• _Brano_:
= = = =
Sandro Pertini viene condannato a dieci anni e nove mesi di reclusione per “menomazione del prestigio nazionale all’estero e attività sovversiva”. Gli altri imputati, processati subito dopo e condannati per “ricostituzione del partito anarchico”, vengono ricondotti in camera di sicurezza. “Pertini che era seduto in un angolo sulla panca murale — ricorda Pietro Costa — si alzò e, ribassato il bavero del cappotto, disse: “Ecco dieci anni digeriti”. Ci raccontò poi l’episodio della fuga di Turati da Milano e del viaggio in motoscafo, del guasto al motore in alto mare, sotto una pioggia battente e dell’arrivo nel porticciolo còrso…

Con Pertini ci rivedemmo dopo circa un mese nella sala di transito del carcere, dove eravamo ammucchiati con tanti altri detenuti “comuni” in attesa di partire per la nostra destinazione; Pertini per Santo Stefano ed io per Lecce. Ci fecero salire sul treno diretto a Caserta e chiusi ognuno nel proprio abitacolo del vagone cellulare. Durante il viaggio ci scambiavamo saluti e frasi di… circostanza. Ad una di queste: “sursum corda!”, Pertini replicò: “Su su per la corda”, come traduceva Farinacci…”(4).

Due anni di carcere scontati a Lecce non furono mai barattati da Pietro Costa, con una domanda di grazia. La madre, Maria Pasini, si era interessata alla sua scarcerazione con l’aiuto di una parente monaca a Fognano. Ma Costa rifiutò di compiere quel passo, per “espiare fino in fondo”, come diceva, ciò di cui era stato accusato. Come sovversivo schedato non ebbe vita facile per tutta la durata del regime. Ritornò in carcere il 19 giugno 1943, quando fu arrestato a Castelbolognese e trasferito a Ravenna, dove rimase fino al 23 agosto successivo. In quello stesso mese arrivava la libertà anche a Sandro Pertini, dopo la lunga reclusione, che aveva avuto inizio dall’”ergastolo” di Santo Stefano.
= = = =
(Dati dei punti chiave per istanza)

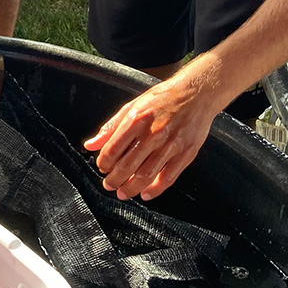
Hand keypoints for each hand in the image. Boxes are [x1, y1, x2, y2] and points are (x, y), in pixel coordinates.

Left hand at [83, 63, 222, 200]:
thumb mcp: (131, 107)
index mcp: (136, 120)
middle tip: (109, 185)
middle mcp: (153, 133)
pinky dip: (155, 190)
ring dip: (131, 188)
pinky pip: (168, 178)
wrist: (196, 93)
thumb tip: (91, 145)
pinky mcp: (186, 153)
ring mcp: (171, 145)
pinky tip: (145, 194)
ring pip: (146, 175)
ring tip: (123, 193)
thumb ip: (110, 128)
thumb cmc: (163, 99)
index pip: (112, 149)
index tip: (102, 167)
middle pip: (127, 166)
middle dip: (114, 180)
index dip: (104, 163)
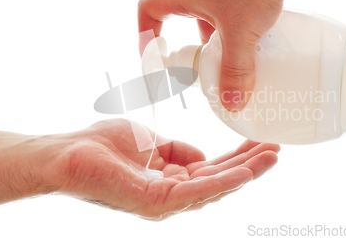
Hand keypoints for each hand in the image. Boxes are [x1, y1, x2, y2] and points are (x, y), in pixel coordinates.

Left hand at [0, 119, 279, 219]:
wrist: (69, 153)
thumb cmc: (103, 148)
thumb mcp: (152, 143)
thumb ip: (178, 152)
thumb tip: (202, 158)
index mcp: (172, 181)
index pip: (213, 170)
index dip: (238, 158)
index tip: (260, 142)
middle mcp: (173, 196)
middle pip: (220, 181)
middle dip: (250, 165)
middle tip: (276, 149)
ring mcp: (165, 202)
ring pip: (215, 188)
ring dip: (246, 172)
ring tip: (271, 156)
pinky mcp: (155, 203)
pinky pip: (197, 191)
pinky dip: (224, 180)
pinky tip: (246, 170)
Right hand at [138, 0, 311, 110]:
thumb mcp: (238, 32)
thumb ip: (235, 68)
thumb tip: (231, 102)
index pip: (150, 11)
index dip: (146, 33)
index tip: (156, 56)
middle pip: (189, 27)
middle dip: (197, 52)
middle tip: (208, 74)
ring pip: (219, 26)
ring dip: (227, 47)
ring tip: (240, 69)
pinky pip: (242, 20)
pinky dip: (247, 36)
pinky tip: (261, 52)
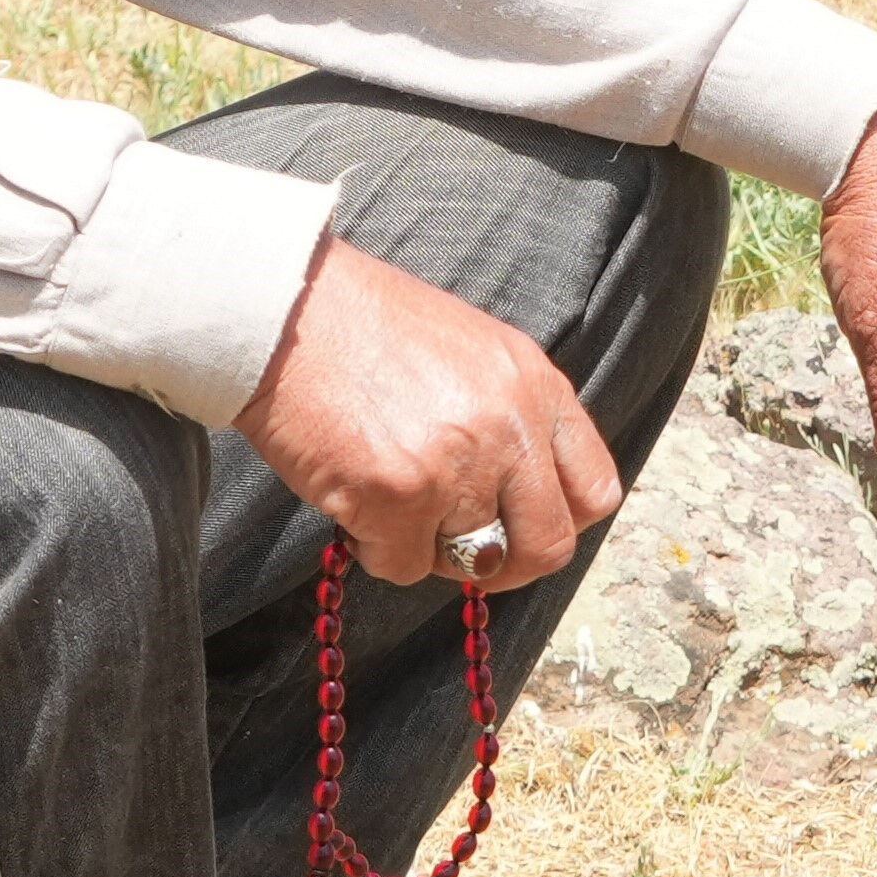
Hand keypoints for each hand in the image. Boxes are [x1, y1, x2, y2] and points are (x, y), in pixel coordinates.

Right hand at [234, 244, 616, 593]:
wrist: (283, 310)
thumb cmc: (364, 327)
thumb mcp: (472, 353)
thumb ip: (510, 416)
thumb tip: (519, 496)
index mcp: (535, 385)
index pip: (594, 489)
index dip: (557, 520)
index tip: (519, 524)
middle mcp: (510, 426)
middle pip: (548, 546)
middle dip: (505, 563)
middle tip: (459, 548)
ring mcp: (457, 465)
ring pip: (473, 564)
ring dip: (432, 550)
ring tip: (393, 507)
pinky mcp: (399, 497)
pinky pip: (404, 567)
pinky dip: (376, 549)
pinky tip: (354, 503)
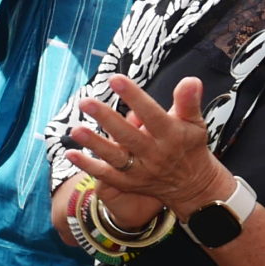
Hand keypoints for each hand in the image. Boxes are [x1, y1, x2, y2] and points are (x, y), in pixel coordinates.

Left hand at [66, 73, 229, 218]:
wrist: (192, 186)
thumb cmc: (189, 145)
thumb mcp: (194, 123)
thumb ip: (188, 102)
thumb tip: (190, 79)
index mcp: (171, 135)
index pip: (152, 114)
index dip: (134, 97)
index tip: (115, 79)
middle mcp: (154, 153)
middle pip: (128, 135)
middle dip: (106, 119)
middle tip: (86, 102)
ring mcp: (140, 170)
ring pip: (115, 157)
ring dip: (94, 143)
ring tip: (74, 129)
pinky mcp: (128, 183)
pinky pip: (105, 174)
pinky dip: (88, 165)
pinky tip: (70, 153)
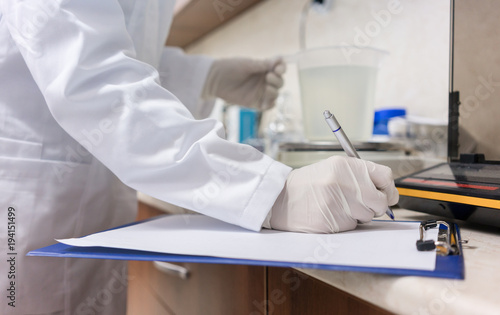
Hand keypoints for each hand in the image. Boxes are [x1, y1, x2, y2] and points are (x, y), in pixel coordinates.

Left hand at [202, 57, 285, 109]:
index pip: (279, 68)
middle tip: (268, 77)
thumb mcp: (247, 64)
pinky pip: (268, 106)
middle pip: (280, 82)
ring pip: (276, 94)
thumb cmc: (230, 68)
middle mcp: (264, 80)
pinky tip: (266, 101)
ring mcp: (260, 92)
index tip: (278, 68)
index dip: (282, 68)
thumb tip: (279, 60)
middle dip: (277, 80)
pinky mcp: (255, 103)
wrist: (215, 80)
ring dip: (275, 91)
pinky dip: (270, 104)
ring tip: (266, 87)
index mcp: (264, 68)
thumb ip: (262, 64)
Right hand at [267, 156, 398, 232]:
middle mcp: (346, 183)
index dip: (389, 188)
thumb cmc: (308, 184)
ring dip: (357, 215)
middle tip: (359, 204)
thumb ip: (360, 176)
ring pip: (368, 217)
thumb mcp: (333, 169)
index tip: (386, 194)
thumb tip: (388, 192)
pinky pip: (352, 226)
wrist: (280, 198)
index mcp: (346, 166)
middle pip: (381, 202)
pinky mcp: (333, 222)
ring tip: (337, 206)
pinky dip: (344, 223)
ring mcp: (340, 203)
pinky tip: (330, 214)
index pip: (385, 176)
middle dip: (374, 206)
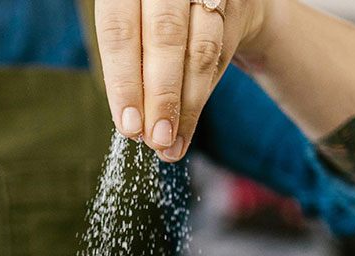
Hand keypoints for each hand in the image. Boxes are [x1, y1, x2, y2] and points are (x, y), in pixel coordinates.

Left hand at [95, 0, 282, 161]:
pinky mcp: (234, 1)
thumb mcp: (130, 29)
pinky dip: (201, 95)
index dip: (123, 83)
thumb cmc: (152, 17)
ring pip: (200, 49)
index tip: (129, 126)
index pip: (119, 32)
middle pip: (164, 38)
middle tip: (157, 139)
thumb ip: (130, 65)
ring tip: (172, 141)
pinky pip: (221, 53)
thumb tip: (135, 126)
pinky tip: (187, 127)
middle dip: (160, 96)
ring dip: (186, 104)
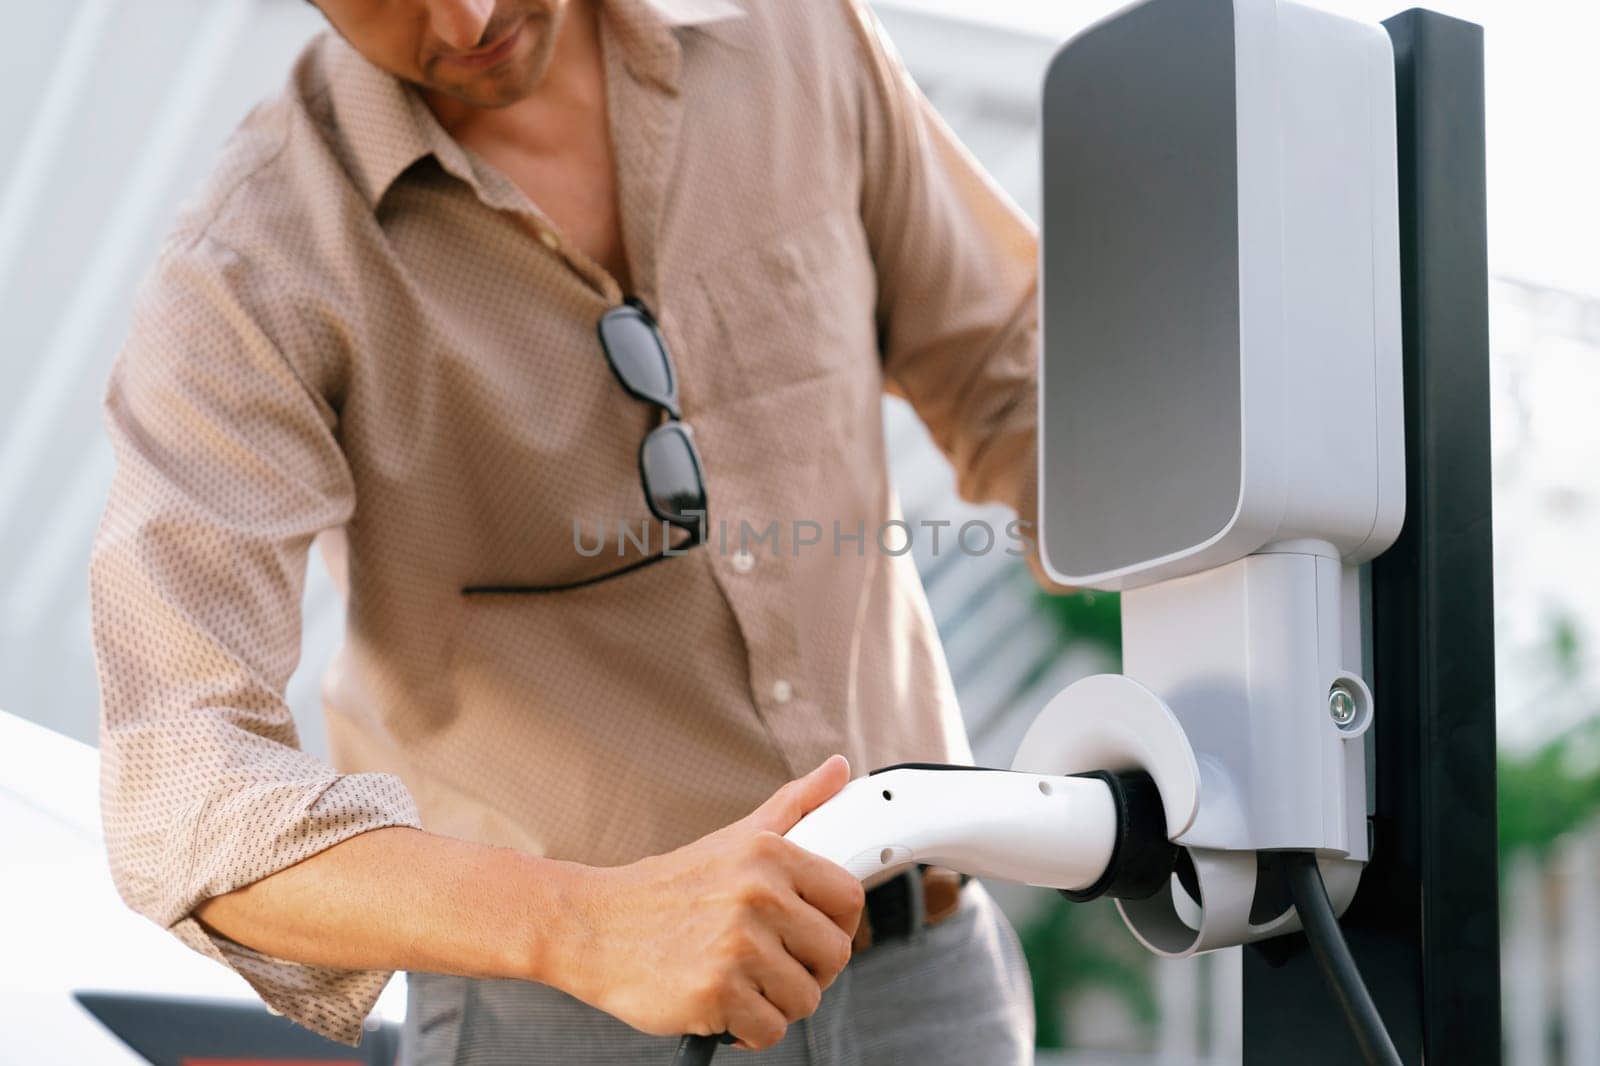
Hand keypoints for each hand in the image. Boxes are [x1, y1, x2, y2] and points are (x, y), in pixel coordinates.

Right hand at [556, 755, 864, 1050]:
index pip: (849, 899)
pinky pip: (770, 1031)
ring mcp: (737, 946)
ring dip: (777, 1003)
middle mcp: (758, 895)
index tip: (813, 935)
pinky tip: (724, 1007)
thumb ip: (795, 804)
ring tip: (742, 982)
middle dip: (810, 971)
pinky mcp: (716, 993)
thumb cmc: (671, 888)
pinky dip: (750, 1031)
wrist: (593, 926)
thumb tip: (839, 768)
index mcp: (770, 854)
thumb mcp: (737, 837)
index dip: (838, 925)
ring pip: (805, 999)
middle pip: (835, 956)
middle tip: (775, 966)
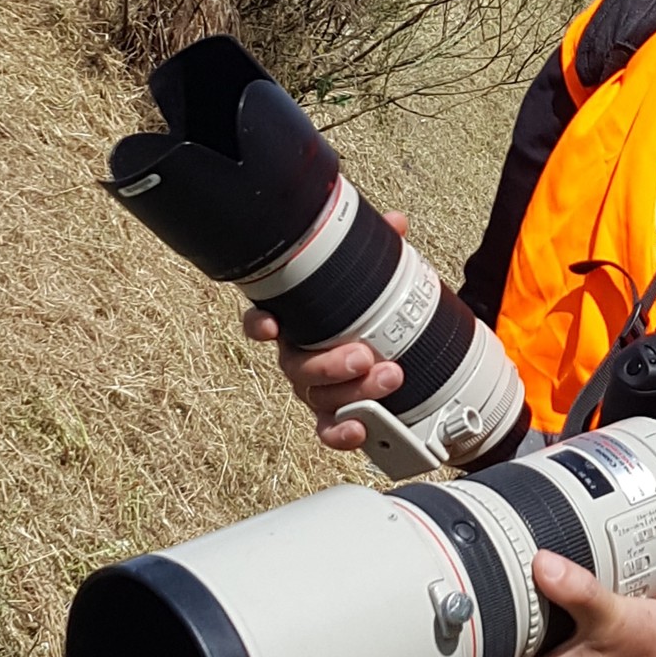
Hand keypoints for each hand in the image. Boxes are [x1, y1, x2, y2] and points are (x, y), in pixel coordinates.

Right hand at [241, 210, 407, 451]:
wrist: (392, 345)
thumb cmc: (365, 309)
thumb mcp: (371, 277)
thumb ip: (377, 250)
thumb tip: (396, 224)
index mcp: (297, 321)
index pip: (262, 321)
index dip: (259, 324)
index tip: (270, 324)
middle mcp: (298, 358)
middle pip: (298, 368)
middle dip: (330, 364)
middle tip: (364, 354)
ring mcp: (315, 390)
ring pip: (319, 398)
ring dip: (352, 392)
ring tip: (389, 377)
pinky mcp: (335, 415)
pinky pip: (329, 429)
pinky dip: (341, 433)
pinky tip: (360, 428)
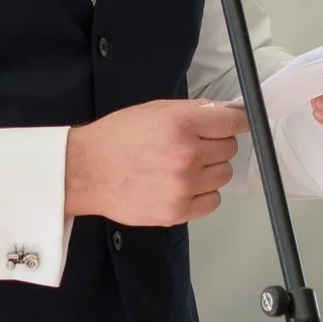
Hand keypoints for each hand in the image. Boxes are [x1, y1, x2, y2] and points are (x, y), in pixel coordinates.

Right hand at [66, 97, 244, 226]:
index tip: (236, 125)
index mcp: (181, 123)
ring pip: (223, 176)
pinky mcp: (177, 211)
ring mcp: (184, 186)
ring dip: (210, 170)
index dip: (236, 122)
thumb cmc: (117, 138)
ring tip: (184, 168)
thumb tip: (225, 113)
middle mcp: (187, 154)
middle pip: (229, 149)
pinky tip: (184, 186)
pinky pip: (213, 202)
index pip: (233, 123)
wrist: (86, 170)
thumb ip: (193, 111)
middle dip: (216, 145)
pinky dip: (203, 194)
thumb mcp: (155, 110)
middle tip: (194, 146)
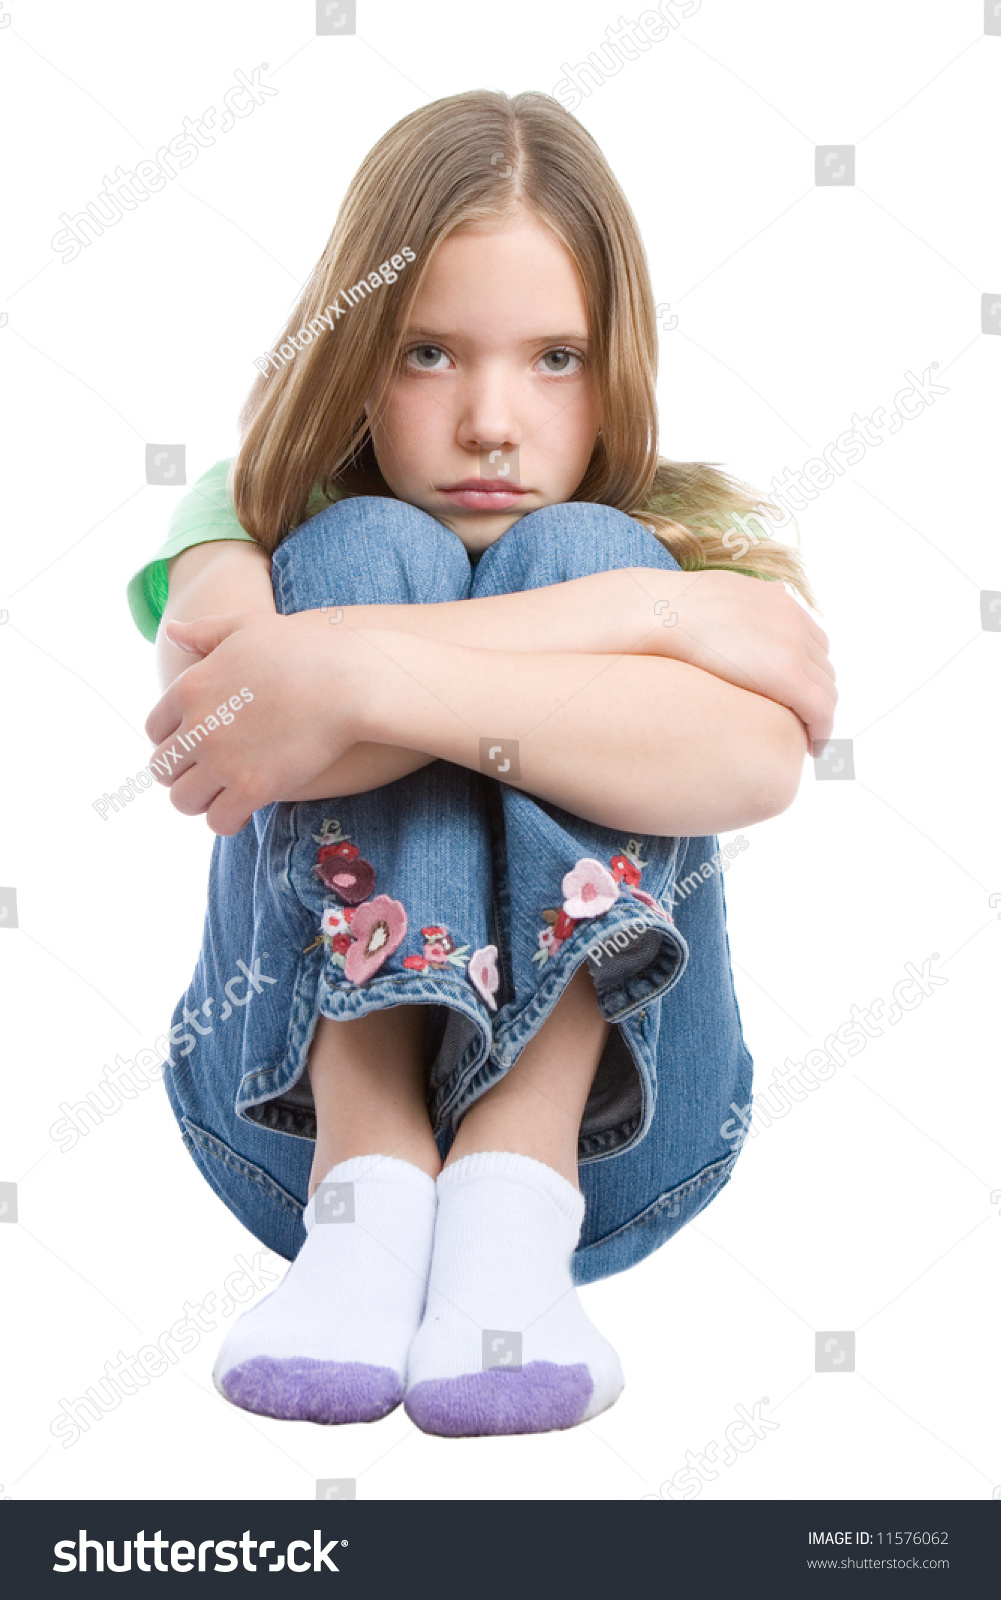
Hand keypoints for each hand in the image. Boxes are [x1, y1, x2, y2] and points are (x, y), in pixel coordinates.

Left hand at [145, 610, 364, 834]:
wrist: (349, 683)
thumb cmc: (304, 650)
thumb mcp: (247, 625)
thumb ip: (204, 632)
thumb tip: (169, 631)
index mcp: (190, 688)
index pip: (154, 730)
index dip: (171, 741)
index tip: (192, 747)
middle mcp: (198, 727)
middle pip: (162, 768)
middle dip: (180, 774)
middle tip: (205, 775)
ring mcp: (223, 761)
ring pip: (183, 800)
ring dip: (198, 801)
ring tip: (220, 796)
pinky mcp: (253, 788)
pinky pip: (219, 821)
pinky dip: (226, 820)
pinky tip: (243, 810)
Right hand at [653, 570, 837, 747]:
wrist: (657, 615)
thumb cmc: (664, 616)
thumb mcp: (704, 601)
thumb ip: (726, 612)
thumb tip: (716, 625)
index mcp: (775, 600)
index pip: (812, 642)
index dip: (809, 674)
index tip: (799, 698)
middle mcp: (791, 620)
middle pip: (823, 668)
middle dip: (818, 697)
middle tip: (805, 725)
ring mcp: (792, 645)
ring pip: (826, 690)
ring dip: (820, 716)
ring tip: (808, 740)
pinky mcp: (787, 673)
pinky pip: (820, 709)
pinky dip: (822, 729)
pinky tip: (812, 748)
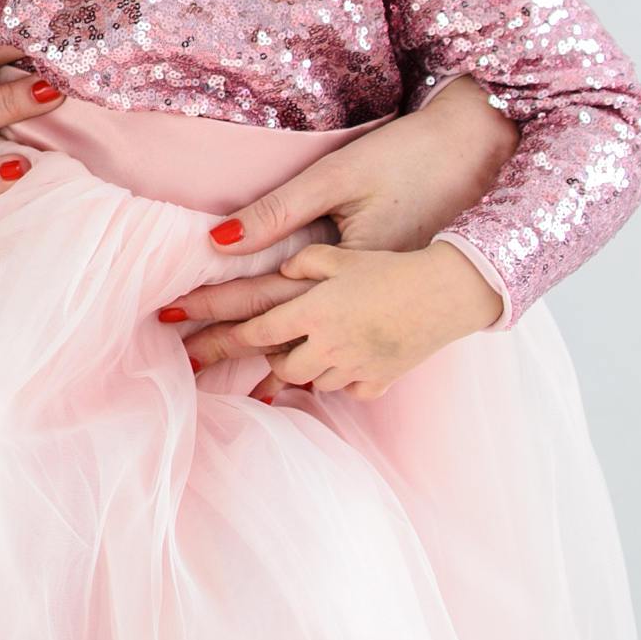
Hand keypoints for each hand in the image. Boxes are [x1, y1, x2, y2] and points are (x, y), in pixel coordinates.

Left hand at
= = = =
• _Attività_:
- A) Aggiorna il brano su Pertini e Costa nella parte compresa tra "Due anni di" e "di Santo Stefano.", estremi inclusi, sostituendo "Ravenna" con "Bologna".
- B) Scrivi il seguito del brano su Pertini e Pietro Costa, riprendendo dopo l'ultima frase.
Il materiale non è necessario.

• _Soluzioni_:
- A)
Due anni di carcere scontati a Lecce non furono mai barattati da Pietro Costa, con una domanda di grazia. La madre, Maria Pasini, si era interessata alla sua scarcerazione con l’aiuto di una parente monaca a Fognano. Ma Costa rifiutò di compiere quel passo, per “espiare fino in fondo”, come diceva, ciò di cui era stato accusato. Come sovversivo schedato non ebbe vita facile per tutta la durata del regime. Ritornò in carcere il 19 giugno 1943, quando fu arrestato a Castelbolognese e trasferito a Bologna, dove rimase fino al 23 agosto successivo. In quello stesso mese arrivava la libertà anche a Sandro Pertini, dopo la lunga reclusione, che aveva avuto inizio dall’”ergastolo” di Santo Stefano.

- B)
Nel luglio 1978 Sandro Pertini viene eletto alla più alta carica dello Stato. La stampa si diffonde nella biografia del neopresidente e ne rievoca l’esemplare milizia politica. Pietro Costa ne conserva un ricordo personale e allo storico Paolo Spriano, autore di un profilo del coraggioso antifascista (5), invia il racconto scritto di quel processo, ormai lontano nel tempo, ma sempre impresso nella memoria. E’ una testimonianza interessante, che Spriano fa conoscere al Presidente della Repubblica. La risposta del Quirinale non si fa attendere a lungo, con parole di viva gratitudine che Pertini scrive di suo pugno a Pietro Costa (6). E’ un messaggio spontaneo, dettato dal ricordo indelebile di un’esperienza che il presente ha reso ancor più significativa.

Il ricordo di quel duplice grido era ritornato alla mente di Sandro Pertini, quando gli era stata annunciata l’elezione alla presidenza della Repubblica. E’ il primo pomeriggio di sabato 8 luglio 1978: a due giornalisti che sono riusciti, non senza difficoltà, a raggiungerlo, Pertini dice soddisfatto: “Davanti al Tribunale speciale che mi condannava al carcere, ho gridato: “Viva il socialismo! Abbasso il fascismo!” (7).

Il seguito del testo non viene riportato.